Instructions to follow: Copy out each line of the material in which the word "thumb" can be found.

Material supplied:
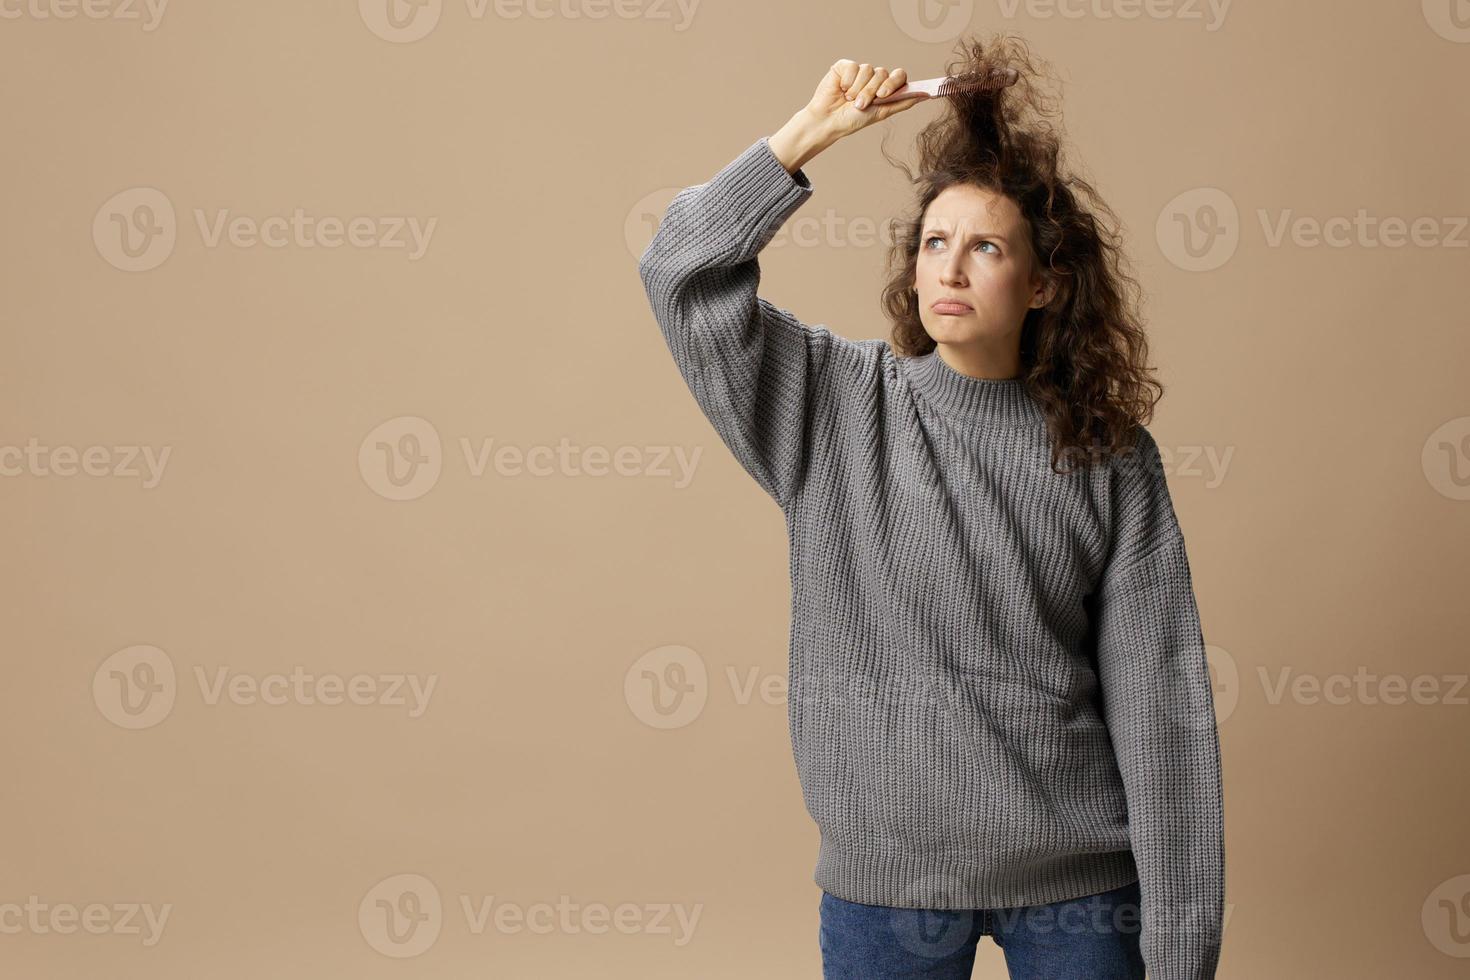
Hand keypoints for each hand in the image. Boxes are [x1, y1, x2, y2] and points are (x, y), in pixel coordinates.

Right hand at [800, 60, 922, 141]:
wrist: (828, 121)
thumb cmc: (852, 120)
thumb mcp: (881, 113)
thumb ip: (903, 103)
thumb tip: (925, 95)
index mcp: (884, 88)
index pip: (899, 75)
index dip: (893, 83)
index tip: (884, 95)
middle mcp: (873, 78)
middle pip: (883, 73)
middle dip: (872, 91)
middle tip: (861, 104)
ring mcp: (859, 71)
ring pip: (868, 69)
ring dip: (858, 89)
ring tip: (849, 100)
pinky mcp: (844, 66)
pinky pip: (853, 66)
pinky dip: (847, 81)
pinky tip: (841, 89)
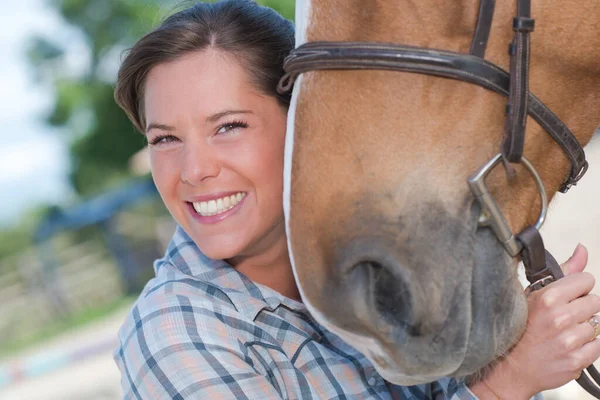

Result of this exercise:
thumb cmc: (852, 120)
thumb mcp: (881, 113)
thumb ip: (903, 103)
thumb tip: (925, 95)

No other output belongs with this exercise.